XeSS (Xe Super Sampling)
- Functioning : The XeSS uses different artificial intelligence models to reconstruct higher resolution images. The idea is to restore a clean image inspired by the previous image, but also by absorbing existing pixels. The technology is optimized for Intel GPUs with XMX (Xe Matrix Extensions) accelerators. It remains functional on other GPUs thanks to the use of shaders.
- Technical characteristics
- Xe Matrix Extensions (XMX) hardware accelerators built into Intel Arc GPUs perform calculations matrices necessary for AI. These accelerators are comparable to Tensor Cores from NVIDIA. Support based on standard shaders allows XeSS to run on non-Intel GPUs. This flexibility ensures great compatibility, although quality and performance are optimal on Intel hardware.
- In terms of quality, the Intel XeSS is close to what Nvidia offers with its DLSS 2.0.
Intel is still young in the graphics card market. However, the manufacturer has more than one trick up its sleeve and risks doing poorly in the entry-level and mid-range segment in the years to come. It targets a more down-to-earth market even if it means being a generation behind its two major competitors.
PSSR (PlayStation Super Sampling Reconstruction)

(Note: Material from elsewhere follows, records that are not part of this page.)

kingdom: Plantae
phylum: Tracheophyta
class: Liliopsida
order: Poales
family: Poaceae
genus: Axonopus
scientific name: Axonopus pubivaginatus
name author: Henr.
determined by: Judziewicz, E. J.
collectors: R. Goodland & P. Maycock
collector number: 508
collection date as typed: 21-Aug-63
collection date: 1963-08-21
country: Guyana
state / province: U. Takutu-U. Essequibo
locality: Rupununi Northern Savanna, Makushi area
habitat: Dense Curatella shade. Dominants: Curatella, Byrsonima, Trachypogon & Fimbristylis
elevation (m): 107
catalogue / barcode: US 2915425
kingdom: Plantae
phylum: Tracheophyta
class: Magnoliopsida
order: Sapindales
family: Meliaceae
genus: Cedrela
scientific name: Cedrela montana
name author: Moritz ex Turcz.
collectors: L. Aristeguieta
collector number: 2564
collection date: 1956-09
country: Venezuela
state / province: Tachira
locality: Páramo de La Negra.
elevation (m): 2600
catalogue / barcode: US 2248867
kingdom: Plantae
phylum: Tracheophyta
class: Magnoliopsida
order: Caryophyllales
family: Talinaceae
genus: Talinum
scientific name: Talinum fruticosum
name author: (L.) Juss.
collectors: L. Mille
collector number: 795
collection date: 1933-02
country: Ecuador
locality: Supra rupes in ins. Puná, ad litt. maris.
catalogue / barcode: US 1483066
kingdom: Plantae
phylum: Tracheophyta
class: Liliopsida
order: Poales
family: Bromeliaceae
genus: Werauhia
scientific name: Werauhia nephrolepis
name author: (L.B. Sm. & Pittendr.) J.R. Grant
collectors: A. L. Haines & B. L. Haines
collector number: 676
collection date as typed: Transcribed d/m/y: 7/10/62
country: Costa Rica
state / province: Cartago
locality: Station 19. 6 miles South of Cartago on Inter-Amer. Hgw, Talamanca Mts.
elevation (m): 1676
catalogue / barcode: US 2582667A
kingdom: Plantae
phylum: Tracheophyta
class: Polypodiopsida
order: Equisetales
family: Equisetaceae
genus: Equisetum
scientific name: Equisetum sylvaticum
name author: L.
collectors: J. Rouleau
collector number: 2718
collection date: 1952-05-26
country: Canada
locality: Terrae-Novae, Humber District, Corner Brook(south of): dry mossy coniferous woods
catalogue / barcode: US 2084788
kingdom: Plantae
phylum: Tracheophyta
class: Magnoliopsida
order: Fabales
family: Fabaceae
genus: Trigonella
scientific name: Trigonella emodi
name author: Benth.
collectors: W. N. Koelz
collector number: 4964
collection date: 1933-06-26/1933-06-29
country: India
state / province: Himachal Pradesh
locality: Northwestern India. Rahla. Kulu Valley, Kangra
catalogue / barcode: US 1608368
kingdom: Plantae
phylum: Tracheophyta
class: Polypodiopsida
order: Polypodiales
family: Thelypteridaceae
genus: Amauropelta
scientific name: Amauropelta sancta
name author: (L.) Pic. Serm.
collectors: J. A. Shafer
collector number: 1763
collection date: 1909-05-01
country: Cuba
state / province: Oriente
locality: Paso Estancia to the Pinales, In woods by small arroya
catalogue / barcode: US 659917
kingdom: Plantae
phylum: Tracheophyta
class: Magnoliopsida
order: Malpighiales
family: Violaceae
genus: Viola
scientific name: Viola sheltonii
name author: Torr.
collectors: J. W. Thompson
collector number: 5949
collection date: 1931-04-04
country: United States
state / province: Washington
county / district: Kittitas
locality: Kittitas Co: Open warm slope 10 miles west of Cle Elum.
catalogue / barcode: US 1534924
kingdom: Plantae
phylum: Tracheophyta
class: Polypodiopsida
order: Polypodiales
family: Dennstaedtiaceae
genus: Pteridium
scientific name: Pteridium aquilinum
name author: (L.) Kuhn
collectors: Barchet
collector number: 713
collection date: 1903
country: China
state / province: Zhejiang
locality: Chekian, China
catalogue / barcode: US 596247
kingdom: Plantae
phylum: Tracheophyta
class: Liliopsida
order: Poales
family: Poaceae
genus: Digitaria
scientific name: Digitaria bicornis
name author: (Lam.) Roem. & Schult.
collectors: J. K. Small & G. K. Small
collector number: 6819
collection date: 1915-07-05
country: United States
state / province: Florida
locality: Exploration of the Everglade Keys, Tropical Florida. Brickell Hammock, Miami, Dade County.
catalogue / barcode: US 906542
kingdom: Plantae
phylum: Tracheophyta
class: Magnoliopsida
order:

- Functioning : PSSR is a technology developed specifically for Sony consoles. It uses a temporal reconstruction pipeline that analyzes motion and data from previous frames to produce sharper, smoother images. As we have mentioned in the past, it was important for the manufacturer to release a machine like the Pro to be able to study, work and improve its technology in order to prepare the future generation of machines. Unfortunately, Sony isn’t very talkative about its said technology. We just know that it works via 44 machine learning algorithms that take an image at a lower resolution and upscale it to a higher resolution. This is very similar to what AMD is offering with its FSR, the manufacturer which also produces chips for Playstation consoles.
- Technical characteristics :
- Optimized for PS5 Pro’s modified RDNA 3 hardware.
- Great integration with exclusive PlayStation game engines, maximizing their visual potential. Optimization will be the key to success for Playstation once again.
| Technology | Main operation | Compatibility | Points forts | Limits |
|---|---|---|---|---|
| DLSS 3.0 | AI and Tensor Cores | NVIDIA RTX only | Exceptional quality and fluidity | Dependence on the NVIDIA ecosystem |
| FSR 3.0 | Temporal scaling | GPU AMD et tiers | Universal accessibility | Quality sometimes lower than DLSS |
| XeSS | AI and XMX accelerators | GPU Intel et tiers | Wide Compatibility | Quality varies depending on the material |
| PSSR | Temporal reconstruction | PS5/PS5 Pro | Optimization for the Sony ecosystem | Limited to PlayStation hardware |
As you can see, there is no perfect technology at the moment. If we limit ourselves to the hardware, which offers the best quality, we lose the “universal” aspect with technology that must be validated in games. Conversely, in scenarios with free technology that works everywhere, we still find losses in overall quality.
Either way, the years when only CUDA Cores were important are over.